I had planned on a quiet evening at home with my wife listening to the radio. It was on the tip of my tongue to tell them to come back some other night, but I couldn’t fix my lips to say that. Especially since they’d already shown us so much hospitality. “Joyce, we got company! You need to set two more plates!”
“All right, Odell. Is that Mama and Daddy?” she yelled back.
“No, it ain’t them, baby. Um . . . it’s Yvonne and Milton.” Within seconds, Joyce trotted into the living room, wiping her hands on her apron. There was a puzzled expression on her face. I gave her a weary look and shrugged.
“I was going to ask y’all to eat with us this coming Thursday after I go to the market to pick up a few things. We’re having leftover pigtails and turnip greens this evening,” Joyce said. And being the gracious woman she was, she spoke with the most apologetic look I ever seen on her face.
“Pigtails and turnip greens is my favorite meal. Oooh wee,” Yvonne yipped, sniffing and grinning.
They didn’t wait for us to ask them to sit down. They casually strolled over to the couch and made themselves comfortable, and immediately started looking around the room. “Y’all sure got a nice place,” Milton noticed. “We been itching to see the inside of this house.”
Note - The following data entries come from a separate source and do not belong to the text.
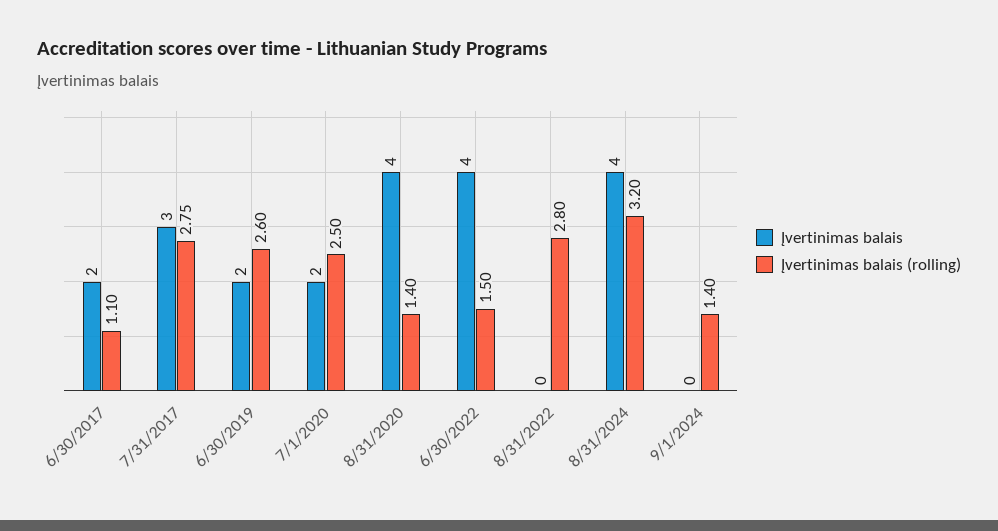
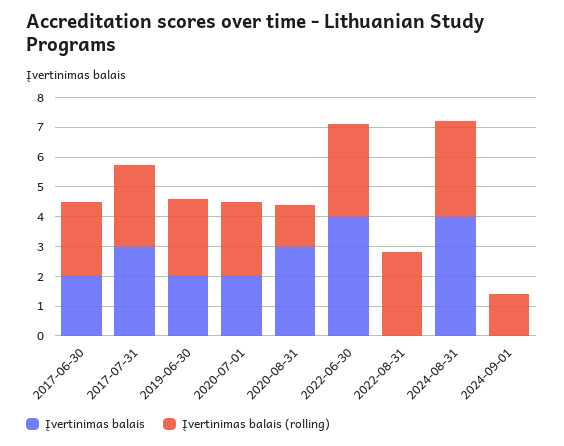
  {
    "Įvertinimas balais": {
      "6/30/2017": 2,
      "7/31/2017": 3,
      "6/30/2019": 2,
      "7/1/2020": 2,
-     "8/31/2020": 4,
+     "8/31/2020": 3,
      "6/30/2022": 4,
      "8/31/2022": 0,
      "8/31/2024": 4,
      "9/1/2024": 0
    },
    "Įvertinimas balais (rolling)": {
-     "6/30/2017": 1.1,
+     "6/30/2017": 2.5,
      "7/31/2017": 2.75,
      "6/30/2019": 2.6,
      "7/1/2020": 2.5,
      "8/31/2020": 1.4,
-     "6/30/2022": 1.5,
+     "6/30/2022": 3,
      "8/31/2022": 2.8,
      "8/31/2024": 3.2,
      "9/1/2024": 1.4
    }
  }

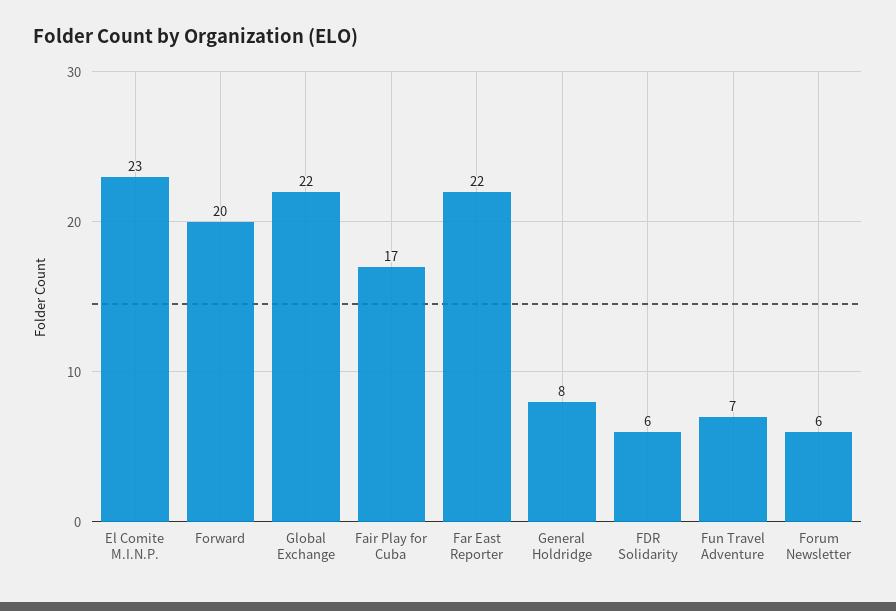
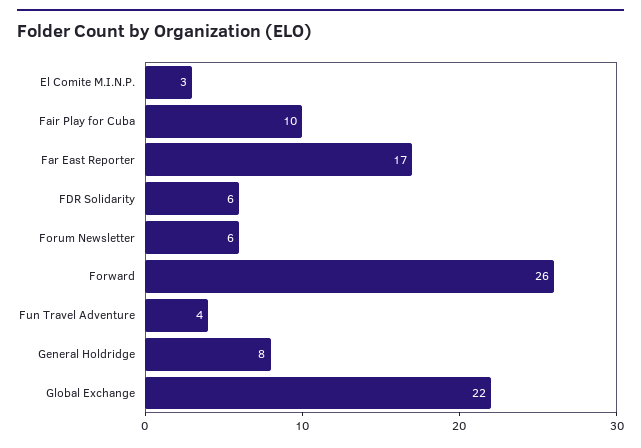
  {
-   "El Comite M.I.N.P.": 23,
+   "El Comite M.I.N.P.": 3,
-   "Forward": 20,
+   "Forward": 26,
    "Global Exchange": 22,
-   "Fair Play for Cuba": 17,
+   "Fair Play for Cuba": 10,
-   "Far East Reporter": 22,
+   "Far East Reporter": 17,
    "General Holdridge": 8,
    "FDR Solidarity": 6,
-   "Fun Travel Adventure": 7,
+   "Fun Travel Adventure": 4,
    "Forum Newsletter": 6
  }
“Sure enough,” Yvonne agreed. “We would have come over before now, but we been so busy getting settled and folks been coming and going like crazy.”
“Well, I’m glad y’all finally made it over here,” I said, clearing my throat.
“I ain’t never been in no colored folks’ house that was this neat and coordinated. If I didn’t know no better, I’d swear white folks lived up in here,” Yvonne hooted. “Y’all got it made in the shade. Joyce, where you get them curtains from and how much did they cost?”